No, ale wróćmy do łazienek/palarni. Gieni bardzo przeszkadzał taki stan rzeczy, więc pewnego razu postanowiła zamknąć drzwi jednej z palarni – gdy wewnątrz będzie cała towarzyska śmietanka.

Jak postanowiła, tak zrobiła. Kluczyk się przekręcił, drzwi się zamknęły.

Z początku nikt z będących wewnątrz tego nie zauważył. Dopiero gdy zadzwonił dzwonek na lekcje, ktoś odkrył, że to pułapka.

Gienia zawołała inną woźną i kazała jej iść po dyrektorkę – to byłaby okazja do ukarania wszystkich palących.

Jeden z najbardziej agresywnych palaczy zaczął kopać w drzwi – do tego stopnia, że zrobił w nich dziurę (stara, przegniła dykta – czy trzeba mówić coś więcej?). Gieni puściły nerwy i podbiegła do zaklinowanej, wystającej nogi i zaczęła okładać ją miotłą.

- Gienia, ty #!$%@? #!$%@?! – krzyczała wściekle ofiara.

- Ja ci dam #!$%@?ę, bandyto! (i znowu, łup, łup miotłą)

W końcu chłopak wciągnął obolałą nogę do środka (zapewne z pomocą kilku innych kumpli). Palarnia się powoli wyciszała. W tym momencie, przyszła pani Ania, która otworzyła klasę i kazała wszystkim wejść.

O dziwo, nikt nie ruszył się z miejsca – oglądaliśmy widowisko z otwartymi szeroko ustami, a nauczycielka fizyki przyłączyła się do nas.

Po chwili, przybyła dyrektorka w asyście kilku woźnych. Gienia podeszła do drzwi i przekręciła kluczyk.

Łazienka była pusta, jeśli nie liczyć kartki leżącej na ziemi. Widniał na niej wielki penis i dopisek „Gienia ty #!$%@?”.

Pani dyrektor, woźne oraz, o dziwo, pani Ania, podeszły bliżej – wewnątrz nie było żywej duszy. Wszyscy palacze (a było ich około dwudziestu, zapewne) wyparowali z łazienki, która znajdowała się na DRUGIM piętrze.

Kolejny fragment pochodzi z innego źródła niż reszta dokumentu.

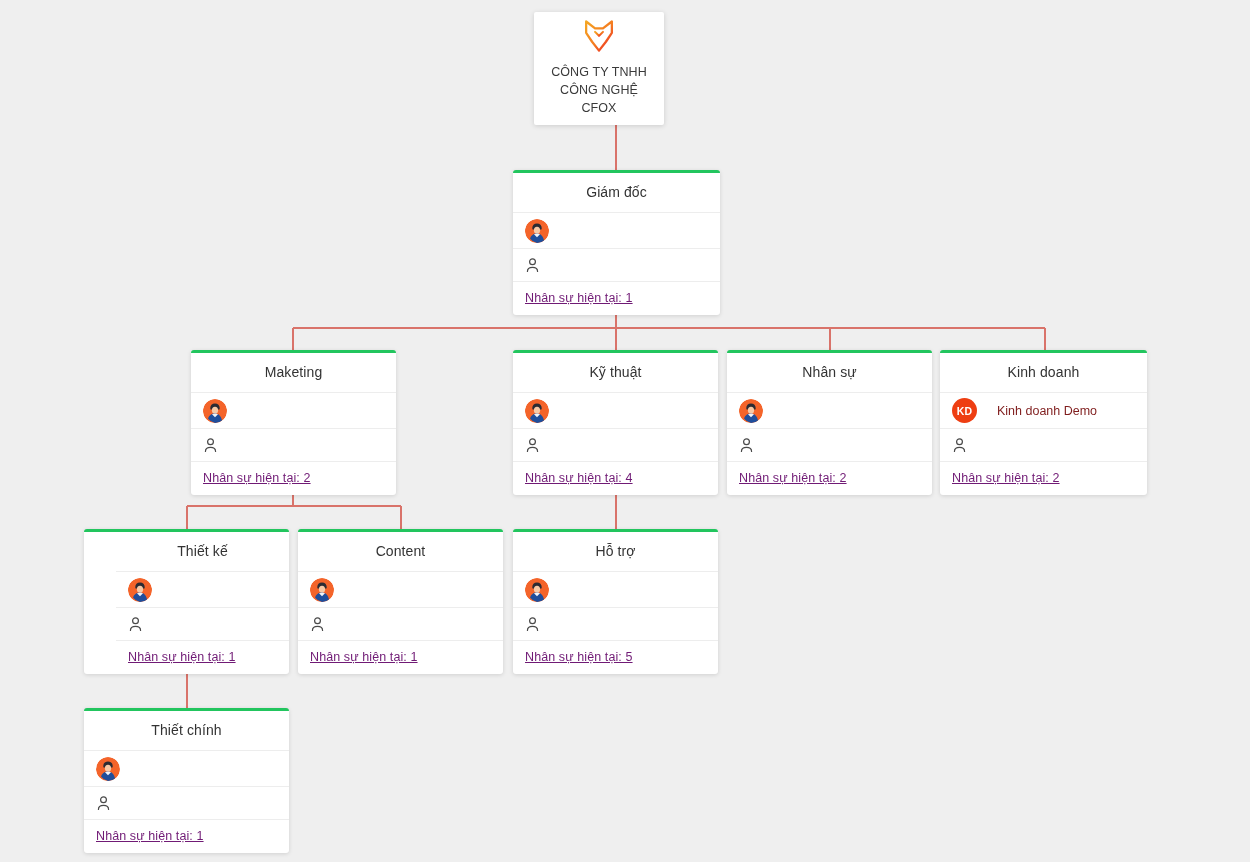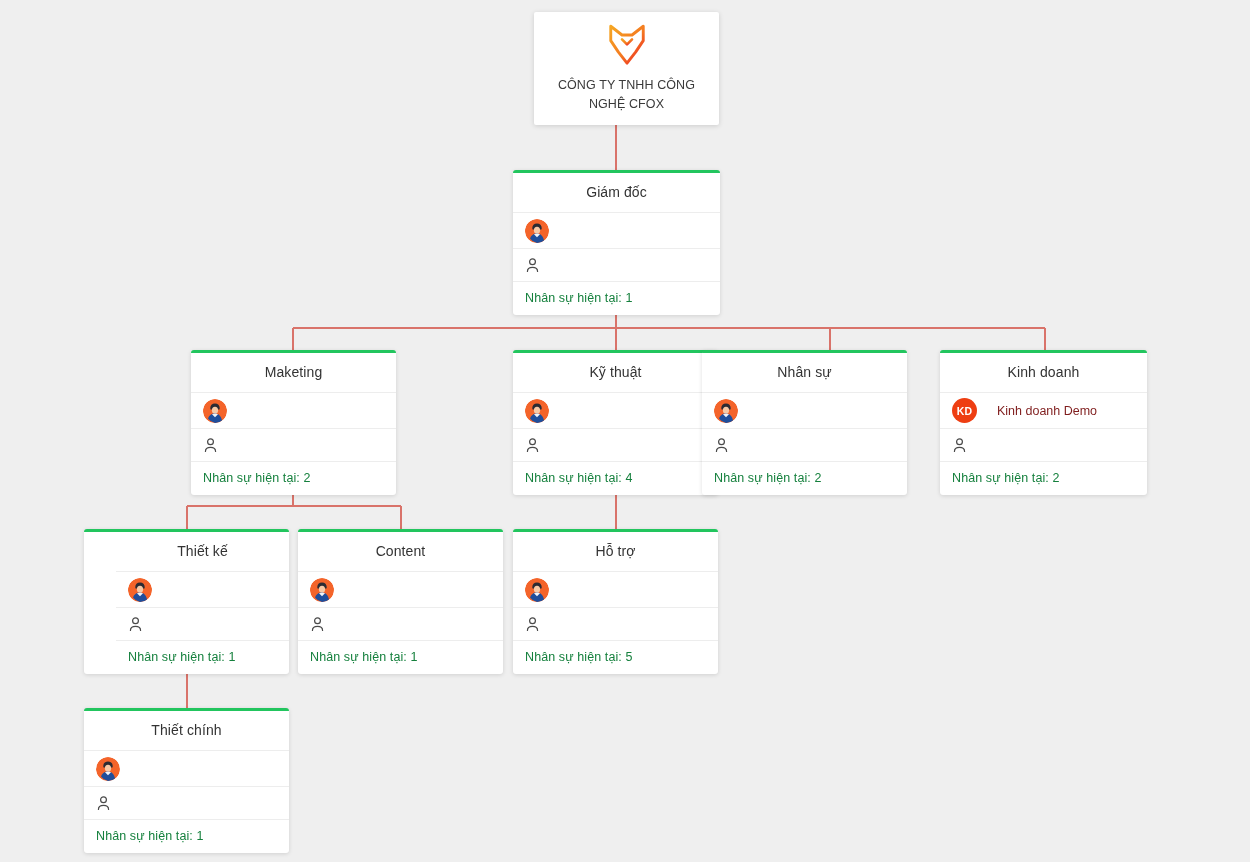--- a/index.html
+++ b/index.html
@@ -122,7 +122,7 @@
     position: absolute;
     left: 534px;
     top: 12px;
-    width: 185px;
+    width: 130px;
     height: 113px;
     background: #ffffff;
     border-radius: 2px;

Już podczas lekcji zauważyliśmy, że w klasie nie ma Spermy i Młodego – czyli reprezentantów klasy palącej. Po kilkunastu minutach pojawili się, ze śniegiem we włosach, przepraszając za spóźnienie.

Pani Ania poprosiła, by szybko usiedli, po czym wpisała im w dzienniku spóźnienia zamiast nieobecności. Powiedziała, że są magikami.